Perhaps Asia's major concerns for the upcoming US presidential election would be to understand what each candidate stands for, their policy priorities, their inner circle advisors, the real implications of their policies and how the US plans to relate itself to Asia for the next few years.
Dr Dan Steinbock, Information, Communications and Technology Research Director at the India, China and America Institute (ICA), scrutinized the US presidential campaigns of 2008 and the geostrategic implications in Asia, particularly in the context of the rise of China and India. His insightful analysis is based on the national priorities of the US electorate; the leading candidates as defined by polls, fund-raising and delegates; and, in particular, their inner circles of advisors and policy positions.
Dr Steinbock's analysis emphasized the American notion of 9/11 which now influences foreign policy, the foreign perception of the foreign and economic policy. Additionally, the issue of security will play a huge part in US's foreign policy in years to come.
Interestingly, recent polls clearly indicate how the US voters prioritize domestic issues. The first national priority is economy, replacing war in Iraq, which is followed by health care, illegal immigration, terrorism and other issues.

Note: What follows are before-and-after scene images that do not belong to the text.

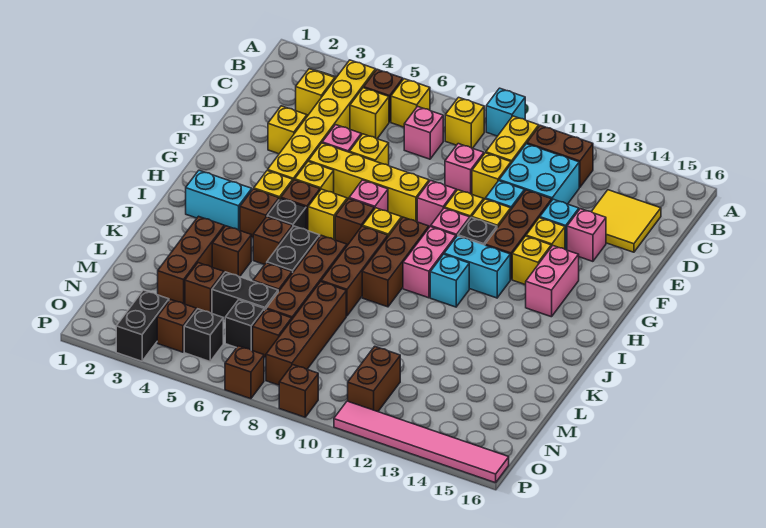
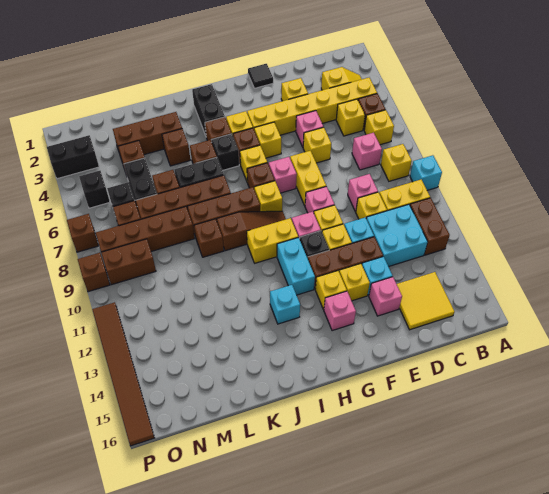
none -> black tile F1 level 1
yellow brick F5:F8 level 1 -> yellow brick F7:F8 level 1
pink brick G14:H14 level 1 -> pink brick G14 level 1
brown brick H9:J9 level 1 -> brown slope H9:J9 level 1 top J
pink brick H10:I10 level 1 -> yellow brick H10:I10 level 1
cyan brick I2:I3 level 1 -> black brick I2:I3 level 1
cyan brick I11 level 1 -> cyan brick I13 level 1
brown brick N11:O11 level 1 -> brown brick N9:O9 level 1
brown brick O4 level 1 -> brown brick K9 level 1
pink tile P11:P16 level 1 -> brown tile P11:P16 level 1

To highlight the global attention to China and India, Dr Steinbock demonstrated the economic gravity shifts to Asia. By 2015 China's Gross Domestic Product will notably exceed that of the USA. Pointing out China and India's steady growth over the past few years, he argued that the conventional western view that the US, EU and Japan is moving higher in the value-added chain and innovation, is a myth. Emerging multinationals in China and India are no longer satisfied with imitating the West. Instead, they seek to convert cost advantages to more sustainable competitive advantages-often through innovation.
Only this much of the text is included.